The stern, "no" just doesn't cut it with Midir, so when he's naughty he goes into another room for time out until he calms down. It doesn't stop him from being naughty ... but now he's knows when he's being naughty. If he's doing something he's not supposed to (whether I know it or not) and I stand up, he stops what he's doing and walks into the other room and waits for me to close the door. But I think he'll always be like a two year old, testing his boundaries, getting away with as much as he possibly can. He's really cute, so I let him get away with murder

Btw, if you're not already, try trimming his nails, and/or using soft paws. It won't help with the teeth, but in my experience the claws are usually what do the damage.
post #10 of 11
Thread Starter 
What do you guys think of getting him a brother or sister?
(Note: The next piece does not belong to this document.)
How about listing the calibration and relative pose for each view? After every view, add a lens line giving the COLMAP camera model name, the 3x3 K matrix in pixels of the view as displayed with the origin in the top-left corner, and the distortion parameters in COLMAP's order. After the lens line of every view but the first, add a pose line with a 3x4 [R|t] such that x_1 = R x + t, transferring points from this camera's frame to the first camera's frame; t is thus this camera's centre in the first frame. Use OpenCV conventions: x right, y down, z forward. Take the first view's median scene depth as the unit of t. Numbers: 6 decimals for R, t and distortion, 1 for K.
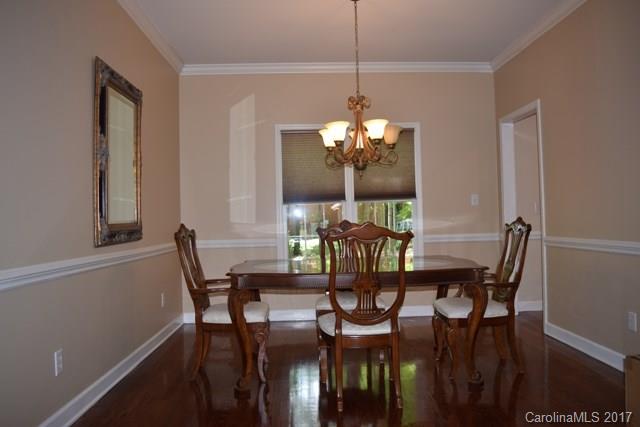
lens RADIAL K [[510.6, 0, 320.2], [0, 510.6, 214.9], [0, 0, 1]] dist [-0.051808, -0.000970]
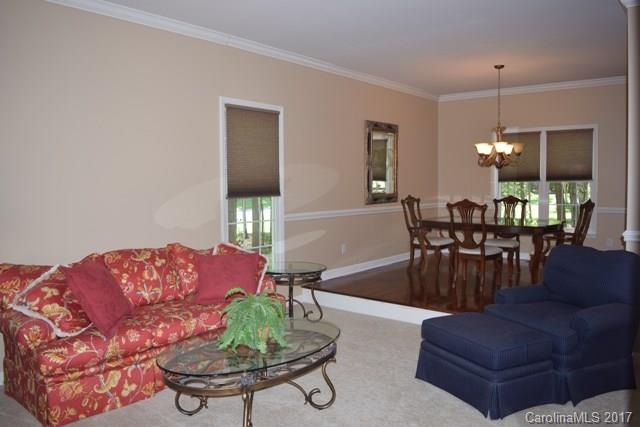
lens RADIAL K [[510.6, 0, 320.2], [0, 510.6, 212.4], [0, 0, 1]] dist [-0.051808, -0.000970]
pose [[0.749789, 0.059665, -0.658982, 0.809115], [-0.007483, 0.996627, 0.081721, -0.076009], [0.661635, -0.056342, 0.747706, -0.752468]]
I was thinking of getting another adult cat, becuase i'm not sure how he'd take to a kitten, so that he has someone to play with and keep him company when i'm gone...my fear is though, that he'll be mean to the new kitty...anyone ever have experience with that?
post #11 of 11
I'm not an expert, but I've heard that an adult cat is more likely to accept a kitten than another adult cat. I know I had a really hard time introducing two adult cats, but a lot depends on personality too.
You wouldn't leave them alone together for quite a while, you'd need to keep the kitten in his own room with his own litter box and water dish any time you can't monitor them. When the kitten gets bigger and they're playing nice together, then you should be able to leave them together when you're away.
I think he might benefit from an equally playful companion. Sounds like he gets bored and needs a friend. There are tons of threads and articles on this subject, you'll want to do some reading on how to introduce cats before bringing one home.

Also, keep in mind that you will still need to address his undesirable behavior. Read the article that was posted by urbantigers, it's really good. I would start working towards more desirable behavior right away even if you decide to get another cat, it's still important to teach him not to play so rough, it's going to take a lot of work and some time, but you want don't want to just change his target from you to the new cat, you want to teach him how to play nice.